▶ _Required work_
Keep only the lines from the start of the data through the line containing "principalmente a los", and output them exactly.

▶ _Data for this task_

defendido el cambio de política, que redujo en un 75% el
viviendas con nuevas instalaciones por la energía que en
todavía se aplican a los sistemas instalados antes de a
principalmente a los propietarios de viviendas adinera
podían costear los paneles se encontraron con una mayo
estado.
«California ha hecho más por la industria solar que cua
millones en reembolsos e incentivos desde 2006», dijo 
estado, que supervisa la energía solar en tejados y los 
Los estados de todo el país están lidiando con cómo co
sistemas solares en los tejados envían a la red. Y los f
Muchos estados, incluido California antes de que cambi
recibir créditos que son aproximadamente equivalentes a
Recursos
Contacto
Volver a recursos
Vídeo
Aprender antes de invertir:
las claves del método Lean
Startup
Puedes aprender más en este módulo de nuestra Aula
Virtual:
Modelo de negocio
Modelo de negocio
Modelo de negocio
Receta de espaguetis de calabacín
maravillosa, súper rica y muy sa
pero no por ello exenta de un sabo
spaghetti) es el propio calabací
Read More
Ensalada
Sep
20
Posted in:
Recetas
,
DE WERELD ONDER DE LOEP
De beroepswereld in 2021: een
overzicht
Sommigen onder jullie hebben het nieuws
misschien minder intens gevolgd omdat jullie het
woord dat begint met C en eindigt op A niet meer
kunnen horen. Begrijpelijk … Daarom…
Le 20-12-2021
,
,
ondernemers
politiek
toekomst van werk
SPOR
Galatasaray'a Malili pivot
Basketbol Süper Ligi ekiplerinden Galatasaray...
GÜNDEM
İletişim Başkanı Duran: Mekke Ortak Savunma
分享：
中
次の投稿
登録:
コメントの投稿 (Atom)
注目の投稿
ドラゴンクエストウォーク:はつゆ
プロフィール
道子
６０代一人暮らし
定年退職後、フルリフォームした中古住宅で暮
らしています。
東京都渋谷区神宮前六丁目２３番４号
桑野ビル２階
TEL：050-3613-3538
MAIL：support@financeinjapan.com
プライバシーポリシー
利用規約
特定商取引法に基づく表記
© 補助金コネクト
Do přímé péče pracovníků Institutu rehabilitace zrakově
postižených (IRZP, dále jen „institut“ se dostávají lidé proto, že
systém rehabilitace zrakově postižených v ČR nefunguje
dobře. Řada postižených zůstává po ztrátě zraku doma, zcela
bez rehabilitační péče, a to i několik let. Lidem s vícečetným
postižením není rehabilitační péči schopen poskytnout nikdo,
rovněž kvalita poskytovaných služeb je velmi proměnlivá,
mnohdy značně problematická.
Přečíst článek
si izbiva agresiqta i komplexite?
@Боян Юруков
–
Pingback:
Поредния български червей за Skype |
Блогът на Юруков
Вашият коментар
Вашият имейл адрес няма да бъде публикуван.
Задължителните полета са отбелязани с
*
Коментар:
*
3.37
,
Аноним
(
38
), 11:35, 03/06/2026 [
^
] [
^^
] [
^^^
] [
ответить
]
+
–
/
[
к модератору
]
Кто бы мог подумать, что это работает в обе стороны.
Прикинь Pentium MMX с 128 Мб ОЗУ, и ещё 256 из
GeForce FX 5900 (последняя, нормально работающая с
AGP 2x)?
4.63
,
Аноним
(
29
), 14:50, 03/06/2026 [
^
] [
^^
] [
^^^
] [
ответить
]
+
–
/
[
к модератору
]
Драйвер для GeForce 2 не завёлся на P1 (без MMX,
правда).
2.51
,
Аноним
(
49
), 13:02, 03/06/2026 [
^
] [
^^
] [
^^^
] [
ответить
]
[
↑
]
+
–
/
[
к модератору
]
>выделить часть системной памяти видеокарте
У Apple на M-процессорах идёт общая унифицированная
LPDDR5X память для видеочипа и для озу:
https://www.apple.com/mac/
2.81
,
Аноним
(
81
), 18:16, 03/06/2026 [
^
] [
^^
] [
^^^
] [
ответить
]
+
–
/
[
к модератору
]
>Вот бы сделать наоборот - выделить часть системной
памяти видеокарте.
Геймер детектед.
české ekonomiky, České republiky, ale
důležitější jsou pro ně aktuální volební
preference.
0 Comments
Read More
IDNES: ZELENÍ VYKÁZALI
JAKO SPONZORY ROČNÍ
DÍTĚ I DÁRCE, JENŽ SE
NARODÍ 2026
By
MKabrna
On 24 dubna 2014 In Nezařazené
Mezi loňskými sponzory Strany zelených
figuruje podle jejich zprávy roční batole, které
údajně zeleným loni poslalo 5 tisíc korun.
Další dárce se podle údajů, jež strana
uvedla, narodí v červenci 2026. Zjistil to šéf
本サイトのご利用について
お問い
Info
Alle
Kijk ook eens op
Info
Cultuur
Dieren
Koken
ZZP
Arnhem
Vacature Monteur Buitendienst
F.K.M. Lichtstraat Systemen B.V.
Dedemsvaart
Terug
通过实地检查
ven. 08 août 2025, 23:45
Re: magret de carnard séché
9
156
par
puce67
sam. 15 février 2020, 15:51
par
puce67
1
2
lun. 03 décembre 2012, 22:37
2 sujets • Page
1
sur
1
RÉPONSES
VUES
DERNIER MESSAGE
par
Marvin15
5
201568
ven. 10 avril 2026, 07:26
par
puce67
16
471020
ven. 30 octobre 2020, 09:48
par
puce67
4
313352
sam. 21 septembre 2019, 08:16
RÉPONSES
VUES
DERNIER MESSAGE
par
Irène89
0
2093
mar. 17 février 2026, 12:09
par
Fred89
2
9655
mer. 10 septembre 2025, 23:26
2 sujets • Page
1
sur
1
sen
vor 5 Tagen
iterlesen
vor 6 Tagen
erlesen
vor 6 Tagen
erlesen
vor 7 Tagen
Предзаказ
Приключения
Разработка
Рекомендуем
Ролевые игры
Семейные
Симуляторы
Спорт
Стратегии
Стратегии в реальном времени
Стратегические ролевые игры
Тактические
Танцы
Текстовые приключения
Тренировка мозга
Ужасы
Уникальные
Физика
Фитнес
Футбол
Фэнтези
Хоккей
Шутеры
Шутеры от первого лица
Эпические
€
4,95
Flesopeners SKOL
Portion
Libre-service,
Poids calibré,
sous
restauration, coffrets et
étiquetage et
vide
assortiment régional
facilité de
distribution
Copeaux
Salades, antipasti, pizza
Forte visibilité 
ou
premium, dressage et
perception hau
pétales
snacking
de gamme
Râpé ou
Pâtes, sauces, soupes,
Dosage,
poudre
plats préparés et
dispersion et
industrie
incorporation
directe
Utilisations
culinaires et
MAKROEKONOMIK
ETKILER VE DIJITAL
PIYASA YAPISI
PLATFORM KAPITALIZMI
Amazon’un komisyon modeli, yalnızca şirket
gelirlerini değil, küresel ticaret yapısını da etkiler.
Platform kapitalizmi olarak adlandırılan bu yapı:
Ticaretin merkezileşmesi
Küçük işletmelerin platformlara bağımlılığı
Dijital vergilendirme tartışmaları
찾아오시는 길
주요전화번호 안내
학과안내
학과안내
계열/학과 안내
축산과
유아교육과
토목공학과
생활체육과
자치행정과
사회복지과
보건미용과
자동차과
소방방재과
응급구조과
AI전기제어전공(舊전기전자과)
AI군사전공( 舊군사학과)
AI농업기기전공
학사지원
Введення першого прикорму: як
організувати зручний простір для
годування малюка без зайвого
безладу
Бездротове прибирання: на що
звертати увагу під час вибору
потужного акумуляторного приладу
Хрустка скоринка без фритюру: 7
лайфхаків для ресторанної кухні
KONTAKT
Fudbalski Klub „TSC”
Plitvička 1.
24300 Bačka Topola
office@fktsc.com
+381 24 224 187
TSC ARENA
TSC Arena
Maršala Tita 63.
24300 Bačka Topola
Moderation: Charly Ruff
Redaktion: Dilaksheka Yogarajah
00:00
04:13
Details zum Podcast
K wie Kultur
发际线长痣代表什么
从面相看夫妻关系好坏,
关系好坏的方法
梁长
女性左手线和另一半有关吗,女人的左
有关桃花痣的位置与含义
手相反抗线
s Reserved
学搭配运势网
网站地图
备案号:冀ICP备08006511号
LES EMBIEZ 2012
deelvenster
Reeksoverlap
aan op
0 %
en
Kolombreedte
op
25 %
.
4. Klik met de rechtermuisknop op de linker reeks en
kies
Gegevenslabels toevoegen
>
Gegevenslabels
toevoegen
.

▶ _Answer for this exercise_
defendido el cambio de política, que redujo en un 75% el
viviendas con nuevas instalaciones por la energía que en
todavía se aplican a los sistemas instalados antes de a
principalmente a los propietarios de viviendas adinera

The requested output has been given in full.